Aussichten für die Reise nach Apu Kajan—Beziehungen der Bahau zu ihrem Stammland Die Kĕnja als Kopfjäger—Alte Fehden zwischen den Kĕnjastämmen—Bedrohungen seitens des Sultans von Kutei—Vergebliches warten auf die Einsetzung eines Kontrolleurs—Beratung in Long Tĕpai—Reisehindernisse seitens der Bahau—Beunruhigende Gerüchte von der Küste und Apu Kajan—Abschied von Long Blu-u—Über Long Tĕpai nach Long Dĕho.

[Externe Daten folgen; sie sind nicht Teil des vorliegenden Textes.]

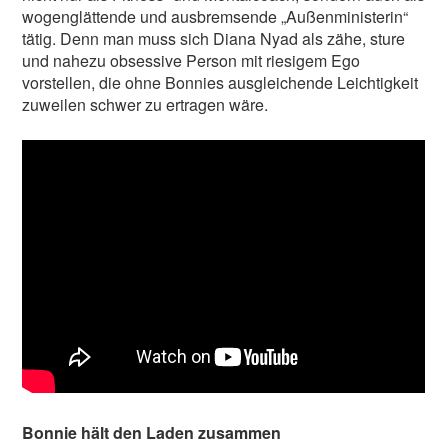
wogenglättende und ausbremsende „Außenministerin“
tätig. Denn man muss sich Diana Nyad als zähe, sture
und nahezu obsessive Person mit riesigem Ego
vorstellen, die ohne Bonnies ausgleichende Leichtigkeit
zuweilen schwer zu ertragen wäre.
Bonnie hält den Laden zusammen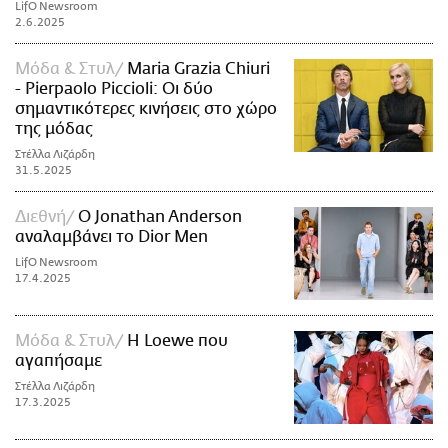
LifO Newsroom
2.6.2025
Μόδα & Στυλ
Maria Grazia Chiuri
- Pierpaolo Piccioli: Οι δύο
σημαντικότερες κινήσεις στο χώρο
της μόδας
Στέλλα Λιζάρδη
31.5.2025
Διεθνή
Ο Jonathan Anderson
αναλαμβάνει το Dior Men
LifO Newsroom
17.4.2025
Μόδα & Στυλ
Η Loewe που
αγαπήσαμε
Στέλλα Λιζάρδη
17.3.2025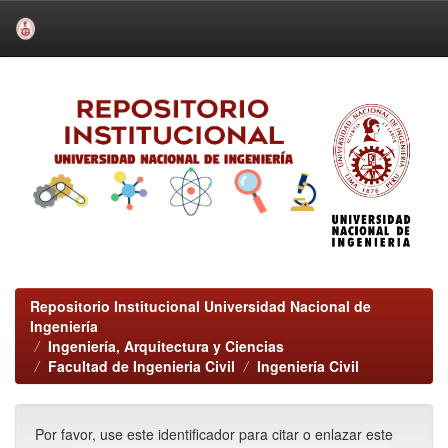
Skip
navigation
Repositorio Institucional Universidad Nacional de
Ingeniería
Ingeniería, Arquitectura y Ciencias
Facultad de Ingenieria Civil
Ingeniería Civil
Por favor, use este identificador para citar o enlazar este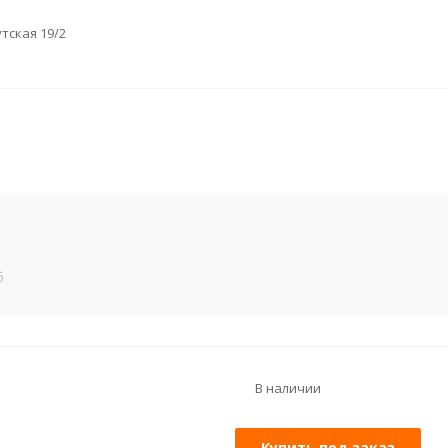
утская 19/2
б
В наличии
Купить под заказ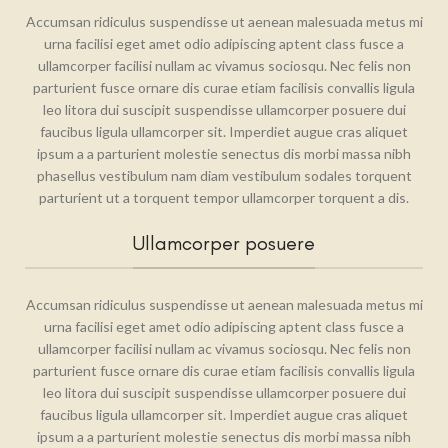
Accumsan ridiculus suspendisse ut aenean malesuada metus mi
urna facilisi eget amet odio adipiscing aptent class fusce a
ullamcorper facilisi nullam ac vivamus sociosqu. Nec felis non
parturient fusce ornare dis curae etiam facilisis convallis ligula
leo litora dui suscipit suspendisse ullamcorper posuere dui
faucibus ligula ullamcorper sit. Imperdiet augue cras aliquet
ipsum a a parturient molestie senectus dis morbi massa nibh
phasellus vestibulum nam diam vestibulum sodales torquent
parturient ut a torquent tempor ullamcorper torquent a dis.
Ullamcorper posuere
Accumsan ridiculus suspendisse ut aenean malesuada metus mi
urna facilisi eget amet odio adipiscing aptent class fusce a
ullamcorper facilisi nullam ac vivamus sociosqu. Nec felis non
parturient fusce ornare dis curae etiam facilisis convallis ligula
leo litora dui suscipit suspendisse ullamcorper posuere dui
faucibus ligula ullamcorper sit. Imperdiet augue cras aliquet
ipsum a a parturient molestie senectus dis morbi massa nibh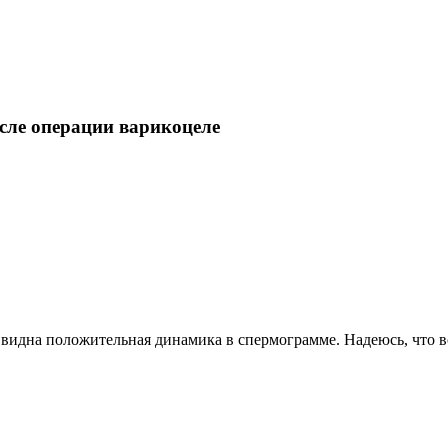
сле операции варикоцеле
 видна положительная динамика в спермограмме. Надеюсь, что все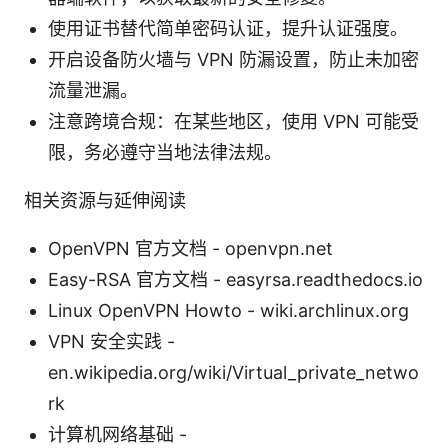
使用证书替代简单密码认证，提升认证强度。
开启设备防火墙与 VPN 防漏设置，防止未加密
流量泄漏。
注意跨境合规：在某些地区，使用 VPN 可能受
限，务必遵守当地法律法规。
相关资源与延伸阅读
OpenVPN 官方文档 - openvpn.net
Easy-RSA 官方文档 - easyrsa.readthedocs.io
Linux OpenVPN Howto - wiki.archlinux.org
VPN 安全实践 -
en.wikipedia.org/wiki/Virtual_private_netwo
rk
计算机网络基础 -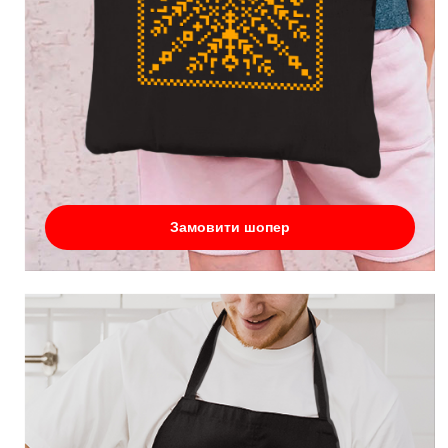
Замовити шопер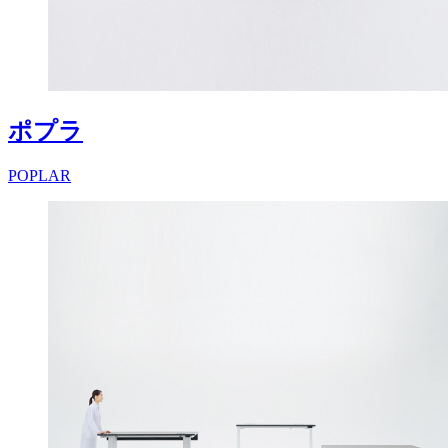
ポプラ
POPLAR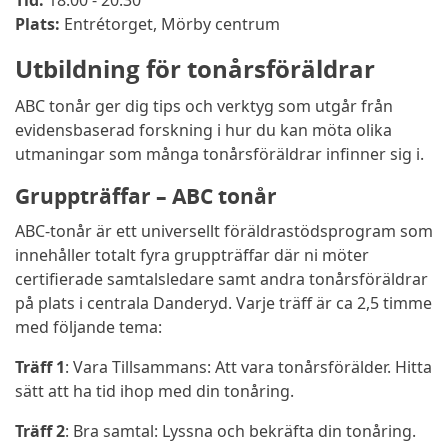
Tid:
18:00 - 20:30
Plats:
Entrétorget, Mörby centrum
Utbildning för tonårsföräldrar
ABC tonår ger dig tips och verktyg som utgår från
evidensbaserad forskning i hur du kan möta olika
utmaningar som många tonårsföräldrar infinner sig i.
Gruppträffar – ABC tonår
ABC-tonår är ett universellt föräldrastödsprogram som
innehåller totalt fyra gruppträffar där ni möter
certifierade samtalsledare samt andra tonårsföräldrar
på plats i centrala Danderyd. Varje träff är ca 2,5 timme
med följande tema:
Träff 1
: Vara Tillsammans: Att vara tonårsförälder. Hitta
sätt att ha tid ihop med din tonåring.
Träff 2
: Bra samtal: Lyssna och bekräfta din tonåring.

Gleich nach meiner Rückkehr aus dem Quellgebiet des Mahakam begann ich Erkundigungen über die Aussichten für unsere Reise zu den Kĕnja nach Apu Kajan einzuziehen. Wenn ich damals gewusst hätte, dass es noch fast ein ganzes Jahr dauern würde, bevor ich die Bevölkerung am Mahakam zur Verwirklichung meines Planes brachte, so hätte meine Geduld vielleicht nicht stand gehalten und ich wäre unverrichteter Sache zur Küste zurückgekehrt. So aber hielt mich die Hoffnung, die stets neu auftauchenden Schwierigkeiten doch noch überwinden zu können, vom September 1899 bis zum August 1900 am Mahakam fest, eine Wartezeit, die mit Verhandlungen und Beratungen, Vorbereitungen, Hoffnungen und Enttäuschungen ausgefüllt wurde. Da die Schwierigkeiten, mit denen ich zu kämpfen hatte, nicht nur durch die Unentschlossenheit und Energielosigkeit der Dajak bedingt wurden, sondern vor allem auch durch die Verhältnisse zwischen den Bahau- und Kĕnjastämmen vor und während meiner Anwesenheit am Mahakam und durch die Drohungen des malaiischen Fürsten in Kutei, der die Ausbreitung der niederländischen Macht im Herzen Borneos mit allen redlichen und unredlichen Mitteln zu bekämpfen suchte, mögen diese Hindernisse dem Leser zur Orientierung in diesem Kapitel genauer ausgeführt werden, als es im vorhergehenden geschehen konnte. Die Überzeugung, dass die Zustände im Innern Borneos einer Regelung durch eine europäische Autorität dringend bedurften und dass diese nur stattfinden konnte, nachdem auch das für Borneo berüchtigte und gefürchtete Gebiet Apu Kajan von einem Europäer besucht worden war, stärkte meine Geduld und meine Ausdauer bei der Verfolgung meines Planes.